So what’s going on here? There is a lot going on here (and that’s even before Reynal decided to close with “First They Came” by  Martin Niemöller, which was…a choice, I guess?). As is my wont, I’m looking at this from a “what did the lawyer do and how much trouble is he going to be in for doing it?” perspective. I am sure I am missing a lot, but I am writing this on a train, going backwards relative to how I’m seated. It always ends up that way.

I am going to assume for today’s purposes that the lawyer, or a member of his staff, accidentally produced the phone data without his client’s permission or knowledge. I will save the conspiracies for another day. But this means that the lawyer knew, or should have known, that Jones was full of it when he said there were no relevant text messages. Even bending over backwards to give the benefit of the doubt to Jones—i.e. that he searched his phone and came up empty—the lawyer should have found all of these texts on review.

So then what? The lawyer had a duty to cough them up in discovery, or make a reasonable objection. He didn’t. Then, on the eve of trial, someone in his office puts the data in a drop box.

Inadvertent disclosure is not, in itself, always a violation of the ethical rules; I think the rules acknowledge that lawyers screw this up all the time. (Who hasn’t Replied All when Reply will do? Who hasn’t misdirected an email to Jon Smith because auto-fill helpfully decided that Jon Smalls should have gotten it instead?) Sure, if there were no safeguards in place to ensure this did not happen, or the assistant wasn’t adequately trained, that could be a violation.

But what happens next is key—the Jones team was notified of the transmission and acknowledged the notification. If the Jones team did not appropriately claw back information they were entitled to claw back, or timely go to the court for relief, that could be a competency and/or a diligence issue.

To me, the biggest problem here (aside from the whole lying thing, which we’ll get to in a moment) is that it appears that nobody told Jones that his data had been compromised, until he was confronted about it on the stand. Litigate long enough, and you see a witness with an “oh crap” realization. You never, ever want that to be your client. You don’t want that to be you. (Attorney Reynal, please contact your malpractice carrier.)

Lawyers have a duty to tell their clients about developments in their cases, so that clients can make informed decisions about how to proceed with their cases. Not all mistakes need to be disclosed—an immaterial typo can go unremarked—but major ones, absolutely. And this was a major mistake. And yes, I know those conversations with your clients are not fun. And “hey, Alex? You know that phone full of text messages that you said don’t exist? And you know how you sent it to me for my eyes only? Well I kinda sorta sent it to opposing counsel and then I didn’t do anything to make it better and they’re totally gonna cross examine you about it tomorrow oops my bad?” is now how his lawyer wanted to end his day, I’m sure. But it should have been said.  

Finally, candor and truthfulness. Lots of meaty law school exam/ethics nerd conference fodder here. But anyway, lawyers can’t put their clients on the stand if they know they’re going to lie, and if they end up lying, lawyers have to take remedial measures—including breaking confidentiality and alerting the court, if necessary. None of this happened. Jones got up there and was a deer in headlights. We already knew he was going to end up owing money to these families (and their lawyer has asked for $150 million); we don’t know whether this comedy of errors will make any difference in the amount given the parade of horribles that proceeded it.  So, we don’t know where this will end up, malpractice-wise (and, as my 19-year-old stepson perceptively pointed out, any verdict in favor of Jones would probably go to satisfy his many, many creditors, including the Sandy Hook families).

But ethically this is a mess. Which means we will have a lot of fun dissecting this at the APRL conference, with people whose phones also lit up yesterday.

What to work on -
Answer these questions from the legal ethics post above:
1. What did Reynal decide to close with, and who wrote it?
2. How much has the families' lawyer asked for?
3. At which conference does the writer expect to dissect this case?

Dataset extract -
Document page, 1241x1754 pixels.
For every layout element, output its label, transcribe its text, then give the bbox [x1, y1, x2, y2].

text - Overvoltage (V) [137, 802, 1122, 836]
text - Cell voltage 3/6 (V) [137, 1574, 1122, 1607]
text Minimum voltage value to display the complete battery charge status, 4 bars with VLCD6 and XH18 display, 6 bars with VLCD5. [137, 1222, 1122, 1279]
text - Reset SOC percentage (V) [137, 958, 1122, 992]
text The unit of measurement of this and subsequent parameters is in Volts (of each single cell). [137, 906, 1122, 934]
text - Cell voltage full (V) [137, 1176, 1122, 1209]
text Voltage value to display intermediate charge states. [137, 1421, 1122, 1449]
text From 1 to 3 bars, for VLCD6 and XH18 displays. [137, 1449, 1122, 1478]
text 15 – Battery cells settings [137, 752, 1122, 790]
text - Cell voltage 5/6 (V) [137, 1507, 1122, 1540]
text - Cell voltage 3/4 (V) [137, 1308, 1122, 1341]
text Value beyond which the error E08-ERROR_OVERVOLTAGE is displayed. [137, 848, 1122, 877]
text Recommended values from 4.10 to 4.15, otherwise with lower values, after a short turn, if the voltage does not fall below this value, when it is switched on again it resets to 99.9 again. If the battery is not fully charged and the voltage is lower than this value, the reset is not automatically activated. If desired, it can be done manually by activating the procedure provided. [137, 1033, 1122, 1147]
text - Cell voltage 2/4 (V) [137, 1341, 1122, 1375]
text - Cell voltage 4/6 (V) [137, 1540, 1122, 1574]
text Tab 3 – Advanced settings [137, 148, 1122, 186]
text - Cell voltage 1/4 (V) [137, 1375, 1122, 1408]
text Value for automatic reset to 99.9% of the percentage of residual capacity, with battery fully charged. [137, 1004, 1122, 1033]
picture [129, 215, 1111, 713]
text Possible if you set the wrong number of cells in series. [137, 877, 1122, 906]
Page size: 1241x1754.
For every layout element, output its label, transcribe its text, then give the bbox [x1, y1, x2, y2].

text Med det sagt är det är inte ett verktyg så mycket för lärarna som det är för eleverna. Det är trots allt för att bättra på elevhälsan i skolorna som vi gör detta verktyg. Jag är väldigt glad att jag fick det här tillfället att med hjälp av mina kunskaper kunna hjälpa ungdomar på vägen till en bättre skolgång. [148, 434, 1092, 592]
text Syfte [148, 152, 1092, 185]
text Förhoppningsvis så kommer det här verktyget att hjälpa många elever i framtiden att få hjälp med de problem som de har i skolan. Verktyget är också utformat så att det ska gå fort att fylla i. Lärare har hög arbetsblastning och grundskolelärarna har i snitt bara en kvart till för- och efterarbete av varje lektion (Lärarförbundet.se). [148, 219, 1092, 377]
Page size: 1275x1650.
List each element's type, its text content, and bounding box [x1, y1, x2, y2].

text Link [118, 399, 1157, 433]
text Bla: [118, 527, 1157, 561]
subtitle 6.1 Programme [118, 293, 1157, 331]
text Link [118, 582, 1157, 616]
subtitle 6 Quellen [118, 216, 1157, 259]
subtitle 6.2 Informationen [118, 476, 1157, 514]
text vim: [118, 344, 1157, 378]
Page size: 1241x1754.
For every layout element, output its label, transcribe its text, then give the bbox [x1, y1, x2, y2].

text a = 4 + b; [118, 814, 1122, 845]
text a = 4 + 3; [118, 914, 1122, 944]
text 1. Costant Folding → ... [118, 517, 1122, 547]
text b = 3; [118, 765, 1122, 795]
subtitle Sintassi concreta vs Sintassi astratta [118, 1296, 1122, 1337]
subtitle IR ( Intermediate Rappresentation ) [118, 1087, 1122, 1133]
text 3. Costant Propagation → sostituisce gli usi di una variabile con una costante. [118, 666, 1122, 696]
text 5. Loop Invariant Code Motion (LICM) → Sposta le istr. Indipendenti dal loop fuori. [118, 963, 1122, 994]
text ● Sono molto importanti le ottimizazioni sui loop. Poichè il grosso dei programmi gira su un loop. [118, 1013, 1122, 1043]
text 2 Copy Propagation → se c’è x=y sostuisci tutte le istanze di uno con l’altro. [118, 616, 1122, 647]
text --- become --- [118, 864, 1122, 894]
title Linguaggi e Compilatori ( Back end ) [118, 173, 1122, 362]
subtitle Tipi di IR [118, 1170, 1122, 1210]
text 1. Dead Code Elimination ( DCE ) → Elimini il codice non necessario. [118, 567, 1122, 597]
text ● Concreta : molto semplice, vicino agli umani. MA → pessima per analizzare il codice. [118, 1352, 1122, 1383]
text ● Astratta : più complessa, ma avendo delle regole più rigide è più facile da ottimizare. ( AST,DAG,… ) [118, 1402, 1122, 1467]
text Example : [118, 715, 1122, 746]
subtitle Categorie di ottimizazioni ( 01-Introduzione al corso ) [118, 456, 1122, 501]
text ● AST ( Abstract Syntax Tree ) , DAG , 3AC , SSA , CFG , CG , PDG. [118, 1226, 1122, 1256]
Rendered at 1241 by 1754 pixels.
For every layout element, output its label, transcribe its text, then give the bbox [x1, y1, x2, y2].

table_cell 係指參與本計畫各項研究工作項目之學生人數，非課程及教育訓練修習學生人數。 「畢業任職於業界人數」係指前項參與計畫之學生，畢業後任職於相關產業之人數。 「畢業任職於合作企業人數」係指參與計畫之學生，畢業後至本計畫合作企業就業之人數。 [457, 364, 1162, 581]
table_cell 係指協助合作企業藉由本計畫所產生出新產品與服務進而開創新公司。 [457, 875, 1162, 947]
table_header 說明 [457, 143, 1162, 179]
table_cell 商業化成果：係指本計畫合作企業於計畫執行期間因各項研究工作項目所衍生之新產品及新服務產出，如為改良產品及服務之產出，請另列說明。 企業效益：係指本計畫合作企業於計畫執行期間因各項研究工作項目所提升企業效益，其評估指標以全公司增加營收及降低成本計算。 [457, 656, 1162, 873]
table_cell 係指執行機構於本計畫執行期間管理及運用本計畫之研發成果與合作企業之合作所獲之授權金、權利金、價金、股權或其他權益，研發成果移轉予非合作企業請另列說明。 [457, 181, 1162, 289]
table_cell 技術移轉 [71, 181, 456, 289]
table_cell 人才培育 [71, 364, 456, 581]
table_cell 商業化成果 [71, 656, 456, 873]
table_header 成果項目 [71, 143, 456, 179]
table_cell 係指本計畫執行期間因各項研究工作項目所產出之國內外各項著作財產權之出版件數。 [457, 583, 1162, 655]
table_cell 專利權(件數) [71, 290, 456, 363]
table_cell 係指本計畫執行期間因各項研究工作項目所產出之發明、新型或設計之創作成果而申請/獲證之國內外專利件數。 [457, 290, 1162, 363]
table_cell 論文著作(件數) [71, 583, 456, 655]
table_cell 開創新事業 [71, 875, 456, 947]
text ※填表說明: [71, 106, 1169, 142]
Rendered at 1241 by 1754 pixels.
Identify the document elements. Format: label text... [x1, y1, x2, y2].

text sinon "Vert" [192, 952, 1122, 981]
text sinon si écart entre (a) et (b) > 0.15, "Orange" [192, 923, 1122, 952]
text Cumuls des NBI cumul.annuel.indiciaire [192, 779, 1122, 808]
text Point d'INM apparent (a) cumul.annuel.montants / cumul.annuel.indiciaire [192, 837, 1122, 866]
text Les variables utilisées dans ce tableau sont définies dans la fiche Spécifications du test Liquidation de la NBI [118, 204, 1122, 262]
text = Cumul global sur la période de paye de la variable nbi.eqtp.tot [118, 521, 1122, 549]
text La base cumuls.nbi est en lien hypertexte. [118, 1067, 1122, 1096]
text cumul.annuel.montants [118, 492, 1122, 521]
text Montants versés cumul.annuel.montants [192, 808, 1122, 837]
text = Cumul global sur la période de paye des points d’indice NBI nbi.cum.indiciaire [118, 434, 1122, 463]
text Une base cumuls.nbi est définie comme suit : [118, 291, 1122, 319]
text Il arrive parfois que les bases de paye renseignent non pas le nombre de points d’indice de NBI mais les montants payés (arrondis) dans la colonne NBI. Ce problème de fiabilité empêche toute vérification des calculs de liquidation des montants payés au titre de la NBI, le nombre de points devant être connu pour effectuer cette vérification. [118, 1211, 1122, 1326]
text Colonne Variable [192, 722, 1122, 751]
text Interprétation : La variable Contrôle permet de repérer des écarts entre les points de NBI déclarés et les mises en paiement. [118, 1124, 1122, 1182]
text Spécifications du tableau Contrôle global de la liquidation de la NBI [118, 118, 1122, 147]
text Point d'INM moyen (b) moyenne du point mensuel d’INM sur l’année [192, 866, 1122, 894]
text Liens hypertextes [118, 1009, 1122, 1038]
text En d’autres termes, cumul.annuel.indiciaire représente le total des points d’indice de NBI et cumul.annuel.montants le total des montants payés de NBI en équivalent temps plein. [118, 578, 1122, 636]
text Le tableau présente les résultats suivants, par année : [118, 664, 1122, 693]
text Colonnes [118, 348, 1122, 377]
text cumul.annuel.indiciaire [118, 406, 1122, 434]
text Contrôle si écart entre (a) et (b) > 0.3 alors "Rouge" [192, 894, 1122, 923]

Result of this exercise -
1. "First They Came" by Martin Niemöller.
2. $150 million.
3. The APRL conference.